*What is expected*
Reproduce word for word the passage of the NIC latency post that runs from "I would make" up to and including "get this right.".

*Selected excerpt*
======
[Beowulf] Re: Re: Home beowulf - NIC latencies

Wed Feb 16 00:05:25 PST 2005

On Tue, Feb 15, 2005 at 09:53:37AM +0100, Joachim Worringen wrote:

> This is an interesting issue. If you look at what Greg mentioned about 
> dump NICs (like InfiniPath, or SCI) and the latency numbers Ole posted 
> for ScaMPI on different interconnects (all(?) accessed through uDAPL), 
> you see that the dumb interface SCI has the lowest latency for both, 
> pingpong and random, with random being about twice of pingpong. In 
> contrast, the "smart" NIC Myrinet, which has much less CPU utilization, 
> has twice the pingpong latency, and a slightly worse random-to-pingpong 
> ratio.

I would make 2 comments about this:

First, you should be using the best MPI for each piece of hardware.
Hardware architects pick their interface with a software
implementation in mind. I don't expect any 3rd party MPI to get close
to PathScale's MPI latency on PathScale's hardware, unless the 3rd
party is flexible enough to change a lot of code.

Second, you really can't generalize about dumb NICs by looking at
SCI. SCI has a unique situation: its raw latency is much lower than
the MPI latency of all MPI implementations for it. I suspect no
hardware designer would be out to imitate that property! Both
InfiniPath and the Quadrics STEN (forgive me for classing this as
dumb, I happen to think dumb is a compliment...) get this right.

Third (you knew I couldn't keep to my promise of 2), I wouldn't make
any scaling generalizations based on a test with 16 nodes.  Even at
128-256 nodes the picture is quite different, and that's the sweet
spot that lots of today's clusters are at. So, if you want to make a
scaling generalization, you should be quoting 256-512 node results.

-- greg
======
*Entries supplied*
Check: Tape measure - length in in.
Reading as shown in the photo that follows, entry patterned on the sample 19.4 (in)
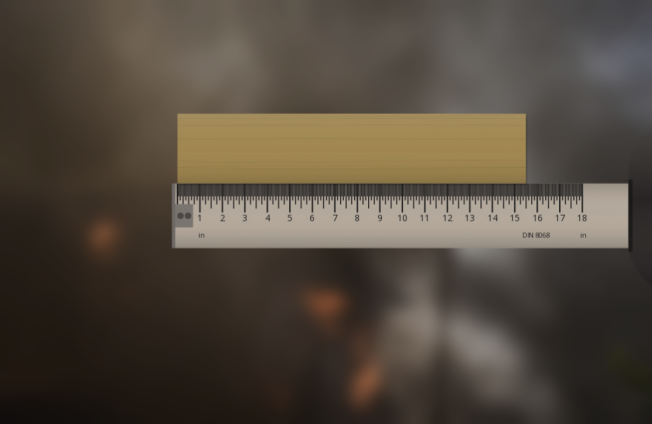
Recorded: 15.5 (in)
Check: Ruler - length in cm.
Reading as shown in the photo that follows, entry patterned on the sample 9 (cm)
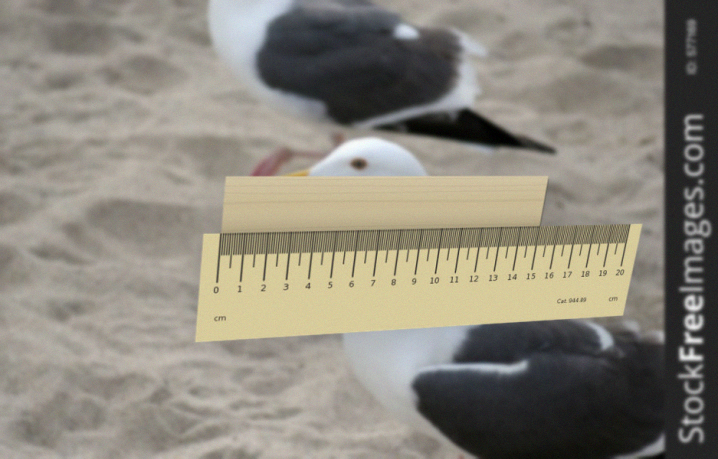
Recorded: 15 (cm)
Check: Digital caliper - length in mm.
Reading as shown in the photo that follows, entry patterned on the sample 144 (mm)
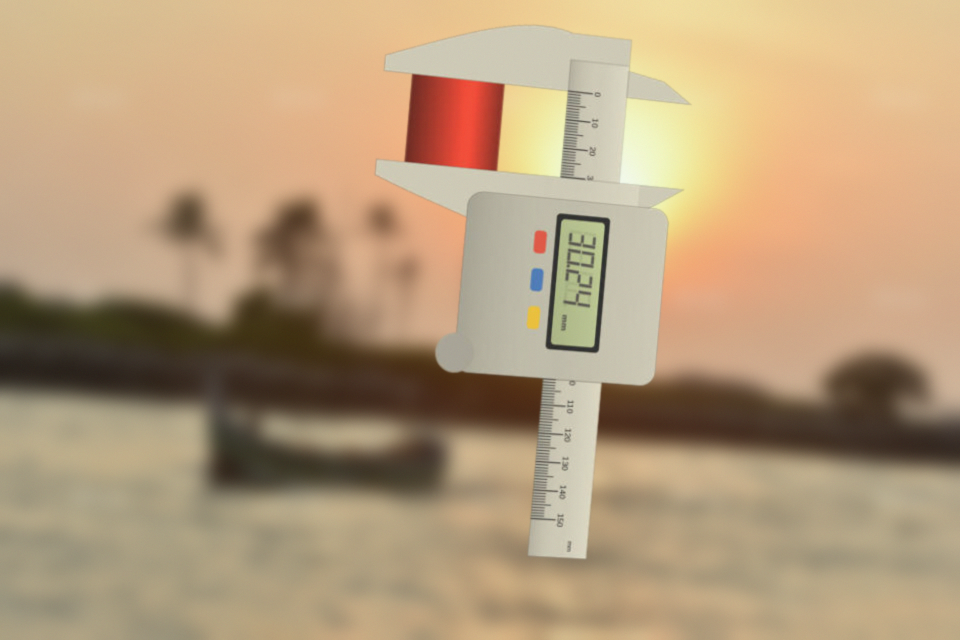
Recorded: 30.24 (mm)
======
*Result of the task*
I would make 2 comments about this:

First, you should be using the best MPI for each piece of hardware.
Hardware architects pick their interface with a software
implementation in mind. I don't expect any 3rd party MPI to get close
to PathScale's MPI latency on PathScale's hardware, unless the 3rd
party is flexible enough to change a lot of code.

Second, you really can't generalize about dumb NICs by looking at
SCI. SCI has a unique situation: its raw latency is much lower than
the MPI latency of all MPI implementations for it. I suspect no
hardware designer would be out to imitate that property! Both
InfiniPath and the Quadrics STEN (forgive me for classing this as
dumb, I happen to think dumb is a compliment...) get this right.